◆ EXERCISE OBJECTIVE
The answer must consist of every line below containing "lines".

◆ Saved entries
Segment Open

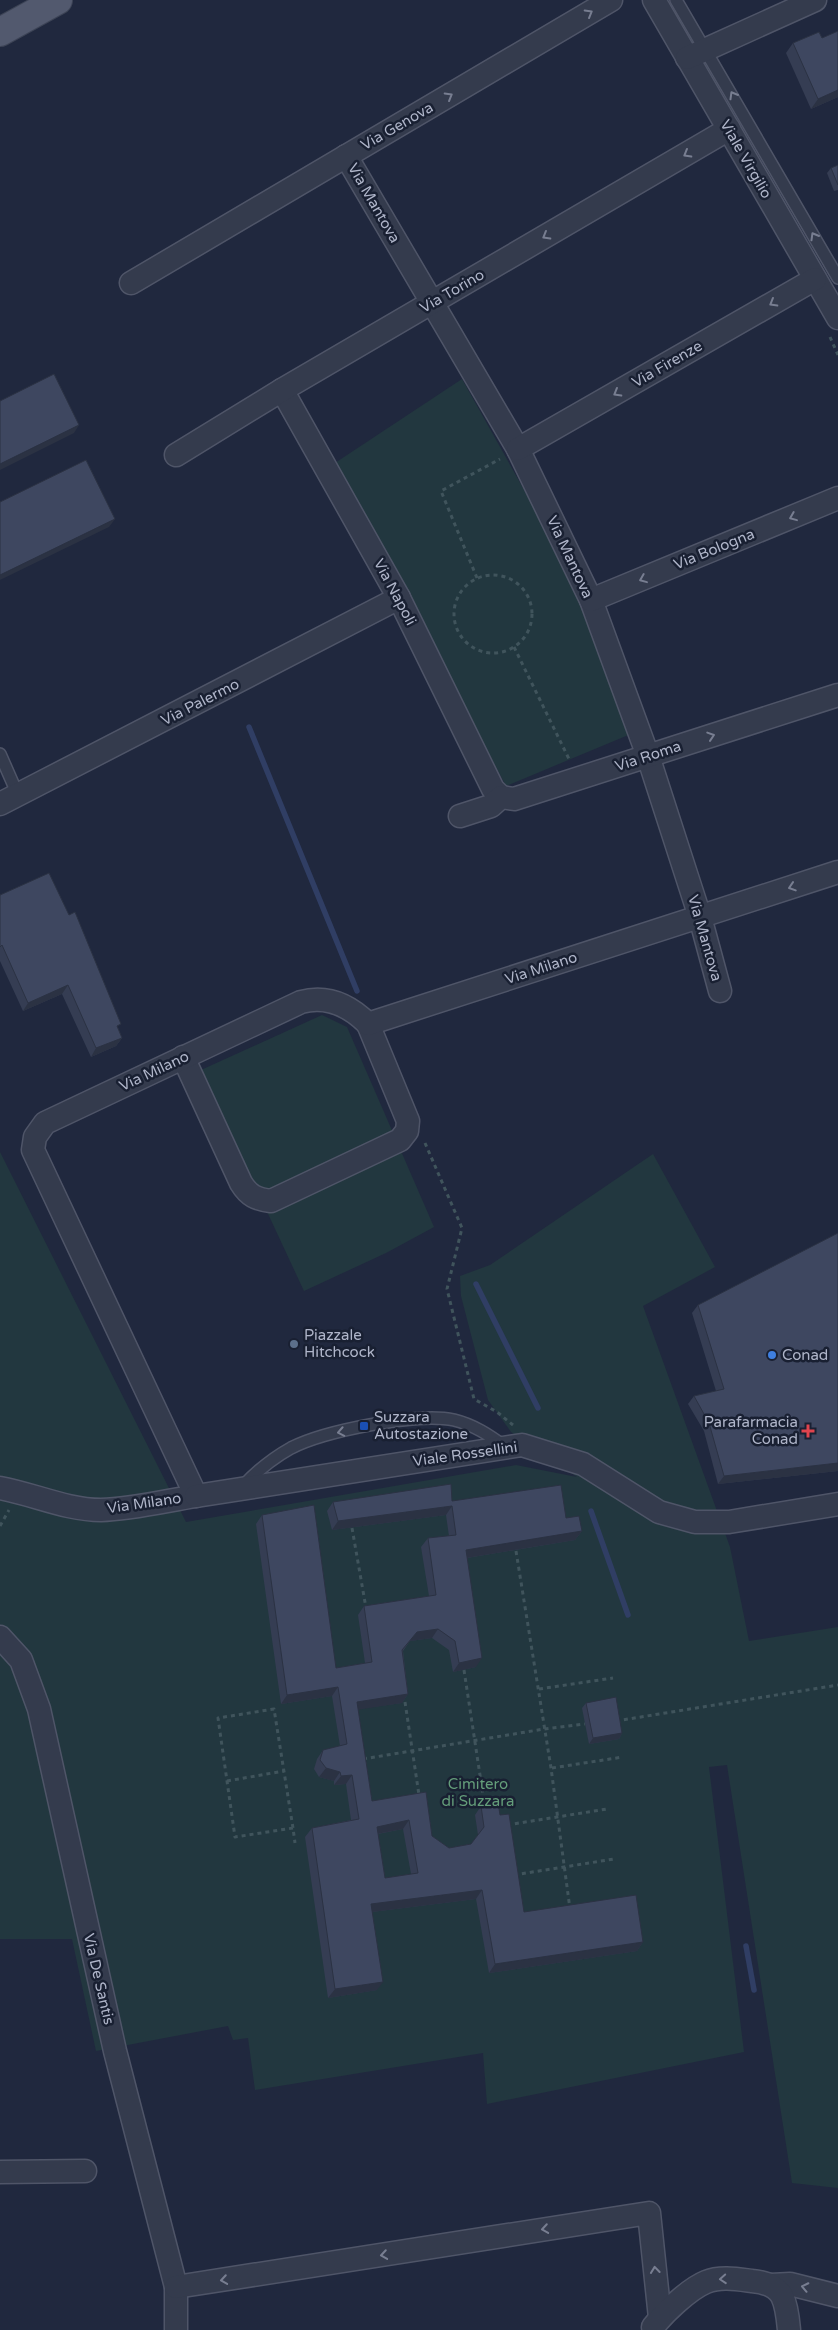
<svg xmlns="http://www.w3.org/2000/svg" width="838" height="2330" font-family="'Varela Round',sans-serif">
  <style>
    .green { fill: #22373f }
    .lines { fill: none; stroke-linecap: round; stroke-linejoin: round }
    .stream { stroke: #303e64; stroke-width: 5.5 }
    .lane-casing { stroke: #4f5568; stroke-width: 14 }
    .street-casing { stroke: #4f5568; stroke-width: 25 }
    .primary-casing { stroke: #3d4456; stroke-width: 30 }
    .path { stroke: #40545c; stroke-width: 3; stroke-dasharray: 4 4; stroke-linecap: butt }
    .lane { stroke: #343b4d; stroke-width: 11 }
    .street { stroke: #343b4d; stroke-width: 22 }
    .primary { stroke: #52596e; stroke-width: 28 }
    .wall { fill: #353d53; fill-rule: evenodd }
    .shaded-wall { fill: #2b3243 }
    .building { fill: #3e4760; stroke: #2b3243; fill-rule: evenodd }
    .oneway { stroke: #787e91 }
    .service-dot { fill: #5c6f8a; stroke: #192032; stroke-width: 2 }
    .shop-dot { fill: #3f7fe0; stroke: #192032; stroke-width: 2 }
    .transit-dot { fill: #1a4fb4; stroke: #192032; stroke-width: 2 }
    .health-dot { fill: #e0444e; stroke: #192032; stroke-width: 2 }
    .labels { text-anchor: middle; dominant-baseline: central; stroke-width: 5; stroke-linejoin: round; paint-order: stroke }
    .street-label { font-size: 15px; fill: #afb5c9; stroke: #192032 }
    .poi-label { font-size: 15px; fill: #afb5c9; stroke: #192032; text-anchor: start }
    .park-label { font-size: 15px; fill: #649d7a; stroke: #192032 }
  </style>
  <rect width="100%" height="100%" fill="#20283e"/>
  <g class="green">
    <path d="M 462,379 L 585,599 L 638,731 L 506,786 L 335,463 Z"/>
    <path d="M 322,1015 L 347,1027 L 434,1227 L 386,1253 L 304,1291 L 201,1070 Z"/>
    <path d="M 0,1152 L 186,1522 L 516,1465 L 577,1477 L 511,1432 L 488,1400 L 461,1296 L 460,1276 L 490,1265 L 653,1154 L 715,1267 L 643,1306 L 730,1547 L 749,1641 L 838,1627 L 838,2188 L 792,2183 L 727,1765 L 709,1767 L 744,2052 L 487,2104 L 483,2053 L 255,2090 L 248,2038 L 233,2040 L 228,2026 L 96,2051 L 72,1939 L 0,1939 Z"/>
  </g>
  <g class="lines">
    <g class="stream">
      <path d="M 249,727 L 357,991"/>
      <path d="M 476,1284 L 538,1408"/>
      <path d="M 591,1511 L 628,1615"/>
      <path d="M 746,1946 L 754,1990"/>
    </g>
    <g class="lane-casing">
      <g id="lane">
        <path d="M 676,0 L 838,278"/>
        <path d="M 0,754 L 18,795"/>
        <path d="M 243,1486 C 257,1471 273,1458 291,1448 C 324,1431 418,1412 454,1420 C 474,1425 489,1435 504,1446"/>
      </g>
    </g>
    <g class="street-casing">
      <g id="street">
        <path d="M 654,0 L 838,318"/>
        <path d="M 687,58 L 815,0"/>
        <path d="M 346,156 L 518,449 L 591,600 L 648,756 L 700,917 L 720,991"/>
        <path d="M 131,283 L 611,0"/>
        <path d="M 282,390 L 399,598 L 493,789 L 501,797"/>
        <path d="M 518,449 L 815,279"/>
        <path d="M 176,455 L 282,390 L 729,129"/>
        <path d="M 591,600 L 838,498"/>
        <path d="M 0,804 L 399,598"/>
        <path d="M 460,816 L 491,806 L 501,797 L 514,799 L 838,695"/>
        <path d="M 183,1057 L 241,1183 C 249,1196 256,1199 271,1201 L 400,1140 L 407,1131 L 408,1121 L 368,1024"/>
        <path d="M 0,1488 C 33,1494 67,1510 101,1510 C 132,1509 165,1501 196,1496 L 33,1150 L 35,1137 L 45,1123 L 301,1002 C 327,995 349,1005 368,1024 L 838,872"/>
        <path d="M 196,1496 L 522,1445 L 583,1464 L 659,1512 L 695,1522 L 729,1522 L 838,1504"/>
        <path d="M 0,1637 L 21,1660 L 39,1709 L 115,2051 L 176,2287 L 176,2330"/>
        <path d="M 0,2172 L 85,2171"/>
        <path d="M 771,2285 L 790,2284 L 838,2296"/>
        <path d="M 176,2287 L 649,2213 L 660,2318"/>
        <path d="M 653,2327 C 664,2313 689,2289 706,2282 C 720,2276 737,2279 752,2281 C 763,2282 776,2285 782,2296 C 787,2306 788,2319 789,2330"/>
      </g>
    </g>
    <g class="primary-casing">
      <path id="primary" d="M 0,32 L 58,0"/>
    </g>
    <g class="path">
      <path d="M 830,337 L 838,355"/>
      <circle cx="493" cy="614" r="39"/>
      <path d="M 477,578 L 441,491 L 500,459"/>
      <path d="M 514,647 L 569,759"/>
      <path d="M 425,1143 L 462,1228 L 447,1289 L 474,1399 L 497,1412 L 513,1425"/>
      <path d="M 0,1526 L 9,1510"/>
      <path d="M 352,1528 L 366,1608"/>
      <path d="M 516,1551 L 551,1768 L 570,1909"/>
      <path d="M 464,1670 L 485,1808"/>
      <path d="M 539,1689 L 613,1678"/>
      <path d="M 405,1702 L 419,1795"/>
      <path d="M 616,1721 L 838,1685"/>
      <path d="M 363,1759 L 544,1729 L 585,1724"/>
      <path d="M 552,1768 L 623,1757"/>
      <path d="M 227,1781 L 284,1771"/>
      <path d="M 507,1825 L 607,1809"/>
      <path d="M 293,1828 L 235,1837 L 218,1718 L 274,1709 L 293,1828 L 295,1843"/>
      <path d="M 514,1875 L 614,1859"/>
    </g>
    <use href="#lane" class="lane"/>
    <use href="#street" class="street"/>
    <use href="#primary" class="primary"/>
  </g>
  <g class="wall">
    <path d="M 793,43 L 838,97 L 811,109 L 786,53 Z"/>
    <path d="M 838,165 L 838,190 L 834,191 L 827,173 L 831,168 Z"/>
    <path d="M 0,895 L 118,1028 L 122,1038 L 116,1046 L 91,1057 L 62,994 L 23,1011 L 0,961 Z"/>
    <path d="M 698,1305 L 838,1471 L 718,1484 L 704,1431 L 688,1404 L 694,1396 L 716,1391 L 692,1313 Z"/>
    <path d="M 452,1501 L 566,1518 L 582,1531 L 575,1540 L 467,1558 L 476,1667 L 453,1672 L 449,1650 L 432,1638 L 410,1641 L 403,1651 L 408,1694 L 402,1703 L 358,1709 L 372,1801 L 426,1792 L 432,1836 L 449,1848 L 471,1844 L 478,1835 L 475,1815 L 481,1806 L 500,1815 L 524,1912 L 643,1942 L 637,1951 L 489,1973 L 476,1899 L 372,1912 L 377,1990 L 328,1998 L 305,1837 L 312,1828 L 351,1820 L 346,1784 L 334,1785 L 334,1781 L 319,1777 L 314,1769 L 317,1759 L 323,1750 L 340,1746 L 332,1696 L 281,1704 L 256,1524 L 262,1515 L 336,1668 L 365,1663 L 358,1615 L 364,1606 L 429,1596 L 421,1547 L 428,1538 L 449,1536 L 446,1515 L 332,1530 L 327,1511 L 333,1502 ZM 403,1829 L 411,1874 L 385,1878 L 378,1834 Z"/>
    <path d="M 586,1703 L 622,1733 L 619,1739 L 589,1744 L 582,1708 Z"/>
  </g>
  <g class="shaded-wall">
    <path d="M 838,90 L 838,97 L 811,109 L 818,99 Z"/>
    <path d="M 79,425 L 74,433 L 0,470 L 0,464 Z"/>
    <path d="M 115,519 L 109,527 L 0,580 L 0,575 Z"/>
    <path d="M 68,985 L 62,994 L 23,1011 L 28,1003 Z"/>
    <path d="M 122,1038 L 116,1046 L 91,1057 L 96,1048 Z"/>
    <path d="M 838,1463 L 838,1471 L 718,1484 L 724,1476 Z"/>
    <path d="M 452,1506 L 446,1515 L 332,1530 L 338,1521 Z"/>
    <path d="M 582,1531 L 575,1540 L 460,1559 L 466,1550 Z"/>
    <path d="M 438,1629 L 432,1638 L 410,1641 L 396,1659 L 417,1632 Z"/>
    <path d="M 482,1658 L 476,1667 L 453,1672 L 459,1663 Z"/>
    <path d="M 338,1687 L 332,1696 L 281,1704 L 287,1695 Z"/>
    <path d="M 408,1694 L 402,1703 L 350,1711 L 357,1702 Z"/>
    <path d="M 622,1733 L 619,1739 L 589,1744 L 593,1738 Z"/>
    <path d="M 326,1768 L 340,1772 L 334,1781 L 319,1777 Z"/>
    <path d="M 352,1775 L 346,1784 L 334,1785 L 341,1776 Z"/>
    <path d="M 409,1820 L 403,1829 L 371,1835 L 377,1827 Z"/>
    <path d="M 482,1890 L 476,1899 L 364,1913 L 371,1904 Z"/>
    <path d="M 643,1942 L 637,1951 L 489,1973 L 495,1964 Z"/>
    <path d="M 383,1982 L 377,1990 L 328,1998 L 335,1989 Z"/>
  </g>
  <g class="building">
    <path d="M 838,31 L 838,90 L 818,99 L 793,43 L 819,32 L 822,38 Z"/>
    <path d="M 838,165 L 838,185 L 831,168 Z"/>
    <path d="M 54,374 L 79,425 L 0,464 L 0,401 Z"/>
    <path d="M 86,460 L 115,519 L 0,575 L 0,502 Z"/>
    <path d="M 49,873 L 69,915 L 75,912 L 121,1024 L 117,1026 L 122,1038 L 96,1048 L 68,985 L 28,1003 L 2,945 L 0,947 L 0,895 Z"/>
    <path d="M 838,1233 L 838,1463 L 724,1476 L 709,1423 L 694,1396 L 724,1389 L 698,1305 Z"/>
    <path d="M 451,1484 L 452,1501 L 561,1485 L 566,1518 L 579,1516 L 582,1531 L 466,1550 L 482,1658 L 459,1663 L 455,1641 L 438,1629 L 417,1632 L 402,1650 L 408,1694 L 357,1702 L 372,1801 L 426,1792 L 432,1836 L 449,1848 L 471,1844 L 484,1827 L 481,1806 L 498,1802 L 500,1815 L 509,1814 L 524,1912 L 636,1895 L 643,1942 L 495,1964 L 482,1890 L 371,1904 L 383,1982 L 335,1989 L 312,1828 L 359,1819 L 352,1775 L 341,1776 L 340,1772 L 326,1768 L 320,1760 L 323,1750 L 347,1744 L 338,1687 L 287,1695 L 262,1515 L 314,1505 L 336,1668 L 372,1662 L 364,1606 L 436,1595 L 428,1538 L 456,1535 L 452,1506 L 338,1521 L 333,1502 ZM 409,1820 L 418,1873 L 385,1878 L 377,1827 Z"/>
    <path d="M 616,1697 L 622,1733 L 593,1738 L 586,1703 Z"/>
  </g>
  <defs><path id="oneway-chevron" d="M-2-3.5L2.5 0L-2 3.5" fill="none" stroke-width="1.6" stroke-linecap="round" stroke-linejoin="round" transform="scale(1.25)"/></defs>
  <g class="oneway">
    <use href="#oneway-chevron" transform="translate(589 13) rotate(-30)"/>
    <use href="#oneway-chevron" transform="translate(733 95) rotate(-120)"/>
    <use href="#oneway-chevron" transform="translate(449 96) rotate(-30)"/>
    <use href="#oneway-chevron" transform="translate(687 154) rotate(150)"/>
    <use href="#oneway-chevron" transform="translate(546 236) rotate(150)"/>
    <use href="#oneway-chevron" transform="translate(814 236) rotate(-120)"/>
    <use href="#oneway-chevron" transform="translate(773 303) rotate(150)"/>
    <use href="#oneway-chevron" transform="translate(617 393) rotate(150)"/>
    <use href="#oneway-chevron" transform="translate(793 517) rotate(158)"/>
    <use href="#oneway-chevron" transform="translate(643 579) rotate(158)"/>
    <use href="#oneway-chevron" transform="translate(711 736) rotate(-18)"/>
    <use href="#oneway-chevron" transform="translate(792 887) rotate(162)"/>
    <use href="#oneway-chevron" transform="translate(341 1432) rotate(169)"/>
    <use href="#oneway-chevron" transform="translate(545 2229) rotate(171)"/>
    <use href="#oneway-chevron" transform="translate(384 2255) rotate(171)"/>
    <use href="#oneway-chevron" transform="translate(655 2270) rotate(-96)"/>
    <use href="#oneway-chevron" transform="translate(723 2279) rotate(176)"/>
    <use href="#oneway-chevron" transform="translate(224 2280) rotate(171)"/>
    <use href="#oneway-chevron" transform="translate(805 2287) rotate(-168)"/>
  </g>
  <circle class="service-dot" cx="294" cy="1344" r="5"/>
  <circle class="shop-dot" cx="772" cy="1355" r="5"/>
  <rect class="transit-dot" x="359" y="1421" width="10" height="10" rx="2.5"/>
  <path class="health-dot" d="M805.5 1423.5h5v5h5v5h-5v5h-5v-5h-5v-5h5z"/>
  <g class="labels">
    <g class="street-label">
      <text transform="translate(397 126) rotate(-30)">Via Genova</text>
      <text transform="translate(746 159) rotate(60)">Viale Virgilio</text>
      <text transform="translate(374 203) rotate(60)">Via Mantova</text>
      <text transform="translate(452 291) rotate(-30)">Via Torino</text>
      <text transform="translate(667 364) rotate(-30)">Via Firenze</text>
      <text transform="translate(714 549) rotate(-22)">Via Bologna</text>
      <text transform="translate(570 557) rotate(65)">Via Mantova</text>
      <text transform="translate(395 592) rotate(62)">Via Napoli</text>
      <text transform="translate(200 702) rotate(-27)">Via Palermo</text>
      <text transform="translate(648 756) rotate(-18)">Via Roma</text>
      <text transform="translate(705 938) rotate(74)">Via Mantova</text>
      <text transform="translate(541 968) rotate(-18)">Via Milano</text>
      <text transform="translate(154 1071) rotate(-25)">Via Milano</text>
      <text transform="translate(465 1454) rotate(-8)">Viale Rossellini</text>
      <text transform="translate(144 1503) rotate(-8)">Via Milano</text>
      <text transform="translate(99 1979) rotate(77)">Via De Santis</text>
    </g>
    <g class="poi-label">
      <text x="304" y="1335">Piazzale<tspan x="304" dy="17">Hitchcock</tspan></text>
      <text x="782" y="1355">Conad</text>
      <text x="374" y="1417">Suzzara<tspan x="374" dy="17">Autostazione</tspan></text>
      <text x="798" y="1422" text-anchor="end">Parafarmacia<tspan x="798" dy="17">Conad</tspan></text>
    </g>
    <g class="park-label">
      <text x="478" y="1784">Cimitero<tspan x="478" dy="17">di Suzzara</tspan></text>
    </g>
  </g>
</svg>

Segment Closed

◆ EXERCISE ANSWER
    .lines { fill: none; stroke-linecap: round; stroke-linejoin: round }
  <g class="lines">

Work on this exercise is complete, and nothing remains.